I admire cats. They are scrappy creatures. Resilient. Not only that, they are great at setting personal boundaries. In fact, if they don’t like you, they won’t get near you. Don’t even think about trying to pet an aloof cat. They will scratch your ass faster than you can count your nine lives. Even though cats are scrappy, I identify more as a dog—a rez dog. Most mutts found on the reservation have a spirit that just radiates gratefulness, resilience and loyalty.
Having two boxers with neurotic energy, I can appreciate the calm mutts sprawling out among the grass at the local climbing crag. They take pleasure in hanging out, enjoying the occasional passerby who gives a good belly scratch. Even though I treasure the outdoors and getting the occasional scratch, I’m working on embracing my inner cat.
It’s embarrassing to admit, but like some people are afraid of dogs, I have a fear of cats. It sounds crazy—after all, I’m covered in ink and am used to getting the crap kicked out of me, whether it’s rugby or derby.
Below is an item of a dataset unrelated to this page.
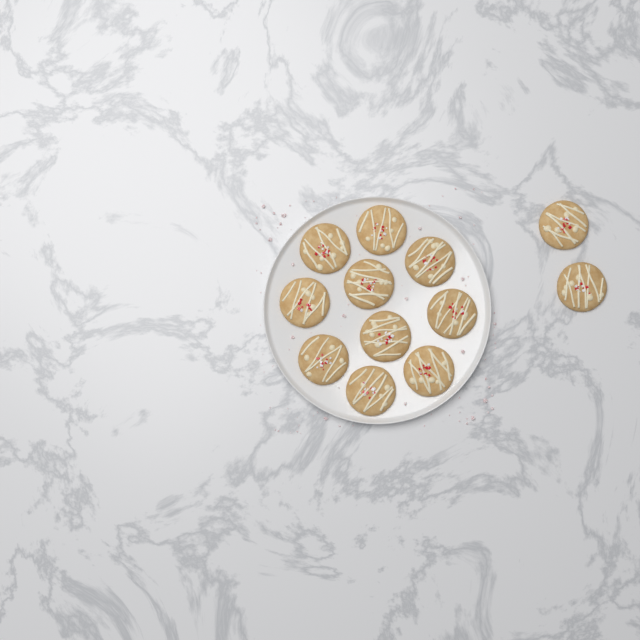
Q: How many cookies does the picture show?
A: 12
However, I assure you after a bobcat attacks your head from a high platform, you’d be hiding your ball of yarn, too. I’ll save the juicy bobcat story for another column.
Regardless of the feline’s ferocity, cats have a special gift for reading people. They are vicious when they feel threatened, aloof when unsure and playful when they feel safe. Bottom line, cats are great at setting boundaries. Like my inner mutt, I sometimes let loved ones manipulate me. I gobble up any scraps thrown to me and acquiesce to behaviors that might hurt me.
Throughout the years, I have noticed behavioral patterns I seem to repeat and certain types of personalities to which I am often attracted. My empathy is a gift and a curse. It allows me to be vulnerable in painful situations, as well as understanding toward people with toxic patterns. My caring nature often blinds me to making logical, self-preserving boundaries that most healthy individuals establish with ease and confidence. In other words, I supply the ball of yarn to those who hurt and manipulate me—often feeling drained, depleted and used (boosting their personal worth).
I have a habit of making excuses and defending these types of behaviors because I have compassion toward others’ trauma. It’s easy for me to find ways to defend someone’s cruel or selfish behaviors. In other words, there’s always a legitimate reason for someone to be a dick. However, I need to remind myself, there is never a good reason to tolerate it.
In order to heal, I must learn to value my self-worth and deflect the toxic energy that often comes when I mirror someone else’s trauma. The term my therapist used to describe this dynamic is “trauma bonding.” Trauma bonding is a way you connect to others by mirroring each other’s fears, emotions and insecurities. For instance, being a survivor of continuous childhood sexual abuse causes me to struggle with self-worth and abandonment. Unfortunately, those with previous trauma have a tendency to endure abusive behavior because they think it’s the best they will ever receive or deserve.
I might as well wear a sign that says, “Pick me! I’m compassionate toward douchery. Your needs come first!”
During a recent counseling session, I came to a conclusion that I choose people who validate the negative story I have created about myself. I also let them treat me in ways that make me feel lonely and unworthy. I am magnetized to their inner damaged little girl or boy who needs love and care. Instead of trying to comfort my inner damaged little girl, I try to heal theirs. Sounds ridiculous, but it’s much easier to put the focus on someone else instead of facing my own shadows.
Now that I’m single for the first time in my life, I’m independently working on my self-worth. I’m not seeking outside validation from a partner. I’m embracing my inner cat and giving my mutt a bone to chew on. Now, this cat chooses her own color of yarn.